La Geria is synonymous of wine, the best wines of the island are born from their vines planted in holes of volcanic ash and protected by stone walls in the shape of a half moon. This way of cultivating the grape, makes impossible the mechanization of the collection of the grape, but allows it to be protected from the winds that hit the island and take advantage of the humidity to turn it into an excellent wine.
The peculiarity of the grapes grown in Lanzarote is that they have not suffered the phylloxera, this insect fortunately did not reach the Canary Islands, so when the European vineyards were devastated by this plague in the 19th century, the wine production of Lanzarote served to cover part of the European demand until the European vineyards recovered, mostly with American vine grafts, more resistant to this aphid. So the vines of Lanzarote are cultivated with frank foot, without a doubt that is the key of the liquid jewels in the form of wine that we can find in the island.
What better way to appreciate all this, than with a wine tasting in some of La Geria’s wineries.
Any day is good to visit them but you have to bear in mind that some of them close on Sundays, so it’s worth checking beforehand. We can visit them by free or with some excursion already programmed.
Los Bermejos Winery
For this occasion we decided to go free and one day during the week. The beginning of our tasting route began at Bodega Los Bermejos, the winery closest to the Monumento al Campesino, in San Bartolomé.
Getting to it, perhaps is a bit more difficult than the rest since it is not on the main road, but if we are attentive and follow the signs we will not have any problem. The Camino a los Bermejos takes us right to a beautiful house surrounded by vineyards and with a tree-lined path.
After choosing the wines we are going to taste, we go to the terrace to sit and enjoy the views while they bring us the glasses: organic dry malvasia, black list of carbonic maceration, muscatel and semisweet malvasia.
Apart from the good wine it is highly recommended to walk around the house and inside. Inside we can find the photographs of the winners of the photo contest organized by this winery.
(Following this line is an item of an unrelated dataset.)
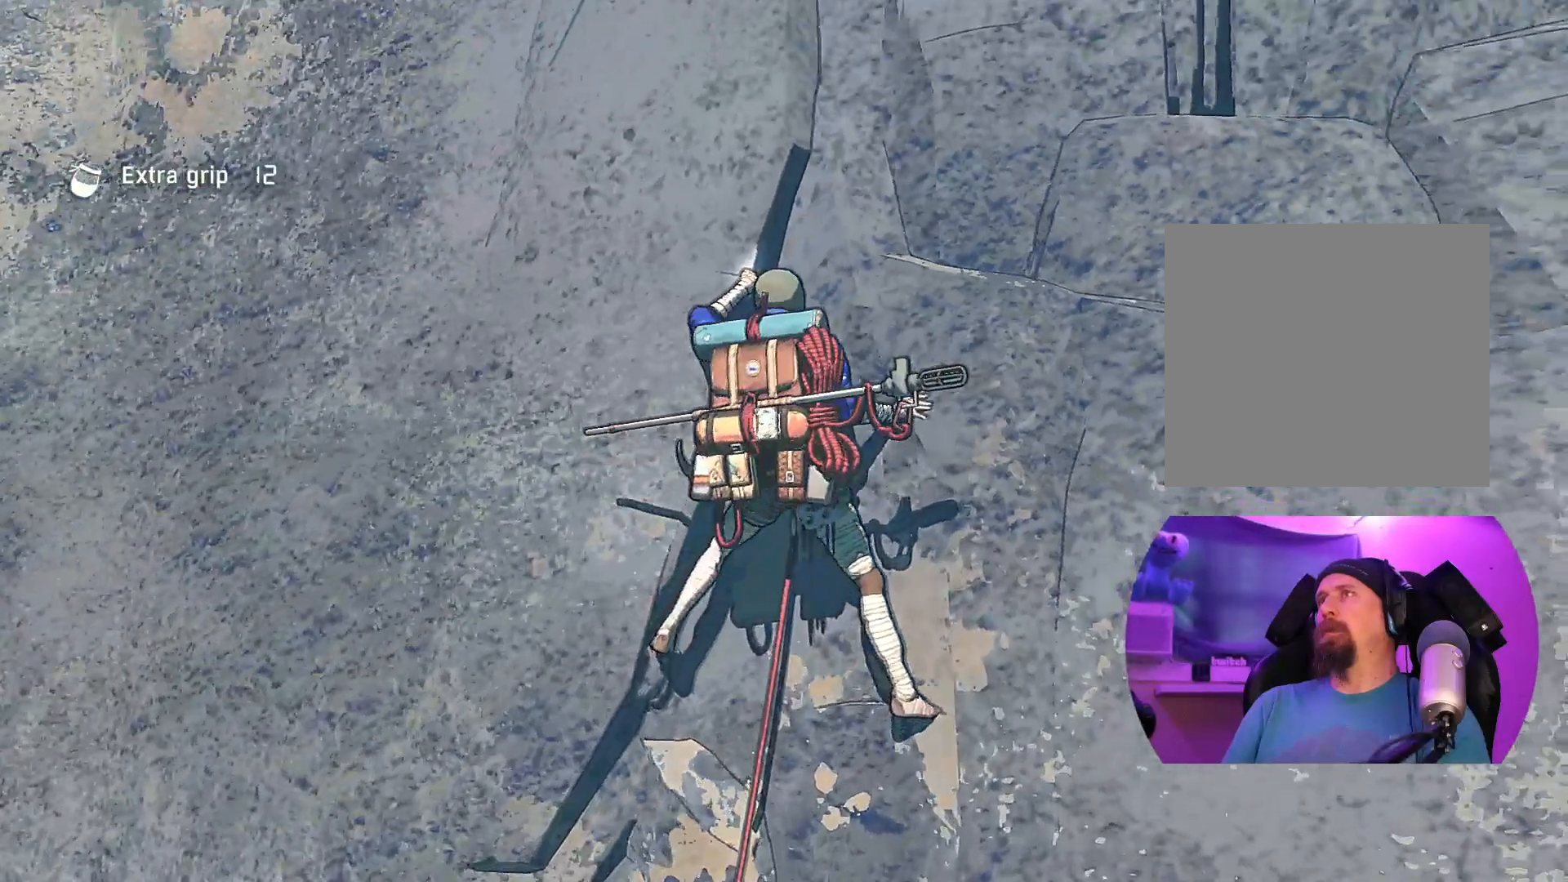
{"buttons": [], "left_stick": "center", "right_stick": "left", "events": [[167, "right_stick", "down-left"], [433, "right_stick", "left"]]}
After leaving Los Bermejos we take the car in the direction of our next stop, in the town of Masdache awaits us Bodegas El Grifo.
El Grifo Wineries
El Grifo also has a large house and is one of the ten oldest wineries in Spain, which has a wine museum that is very interesting to visit.
We return to choose wines, and a little cheese and bread to accompany, this time a brut malvasia, white vinegar, dry malvasia, red Ariana, fruity and Ana muscat. If you like white wines the fruity of the Griffin you have to try it.
In the cellar there are several places to sit and enjoy the wine, but my favorite, if it is not too hot, is the terrace that is almost hidden once you have passed the tasting room.
We left Bodegas El Grifo at our last stop, as the next two wineries we will visit are one in front of the other, Bodegas Rubicón and Bodegas La Geria.
Bodega Rubicón is located in a beautiful farmhouse that has an exhibition hall, tasting room and a restaurant. The store is the first thing we found when entering, high ceilings, stone floors and walls lined with wine bottles.
Next to the store we can also visit a wine press with old presses and other tools for winemaking.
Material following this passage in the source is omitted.